Data Science for All

There is so much data in the world that’s now available to all of us. Just considering what is shared by the United States government in its open data initiative there is an inconceivable plethora of information waiting to be explored, processed, and researched. The challenge facing modern data science is less about access and more about human resources and the ingenuity to ask great questions.

I’ve played with R and Julia programming languages in the past to broaden my own capabilities in data science. Our tool sets are powerful now, even for casual programmers and researchers. I can dig around and find data sets to dig through when given a problem, but I suffer from a horrible writers-block-like sense when facing the blank page. When practicing my programming skills, which project should I take on? Do I do something that can help the world? Do I dig through crime statistics or weather figures or use infrared data on fields to cross-reference rainfall and identify vegetation at risk for drought?

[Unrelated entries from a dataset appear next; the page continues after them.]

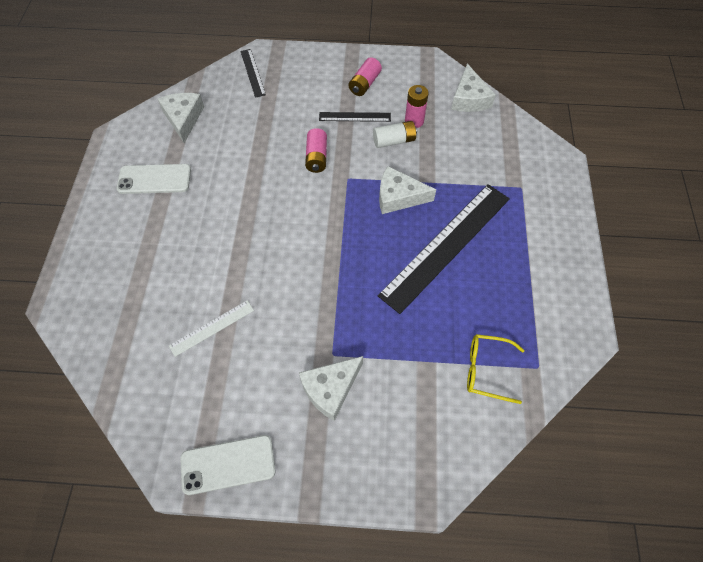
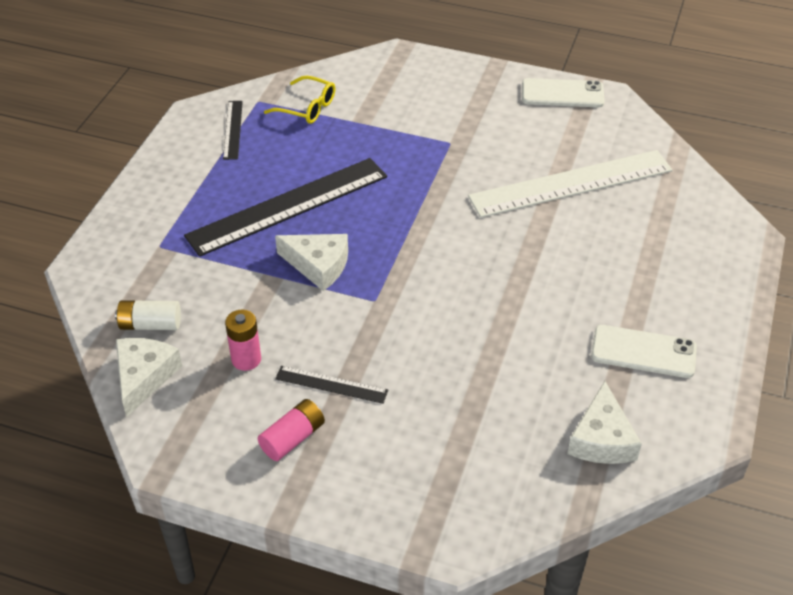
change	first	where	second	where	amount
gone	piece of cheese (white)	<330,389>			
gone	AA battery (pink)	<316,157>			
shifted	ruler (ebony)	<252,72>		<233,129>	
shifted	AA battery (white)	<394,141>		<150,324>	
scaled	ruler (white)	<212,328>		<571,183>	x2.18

I wish there were a place online where data science hobbyists could grab an open question and submit back their analyses via literate programming. I imagine a place like Github where collaborative people can “Pull Request” their work back up to the list and have it appear as one of several attempts at a solution. We could compare between the different solutions and the comment systems would allow deeper commentary and question perhaps even resulting in a new line of inquiry.

I’m writing this here in hopes that by putting it out into the “ether” the idea will promulgate and find root in reality. I certainly don’t have the time or energy to dedicate to building such an ecosystem myself. You, reading this now, should go do it for me. I’ll totally use it.